• What needs to be done: Filter out every line below that lacks "larves", and copy the rest.

• Exercise material:
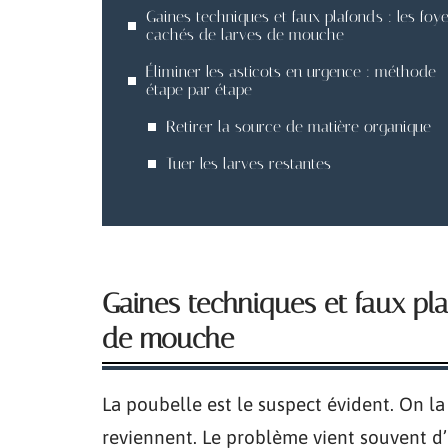
Gaines techniques et faux plafonds : les foy
cachés de larves de mouche
Éliminer les asticots en urgence : méthode
étape par étape
Retirer la source de matière organique
Tuer les larves restantes
Gaines techniques et faux pla
de mouche
La poubelle est le suspect évident. On la 
reviennent. Le problème vient souvent d’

• Output for this task:
cachés de larves de mouche
Tuer les larves restantes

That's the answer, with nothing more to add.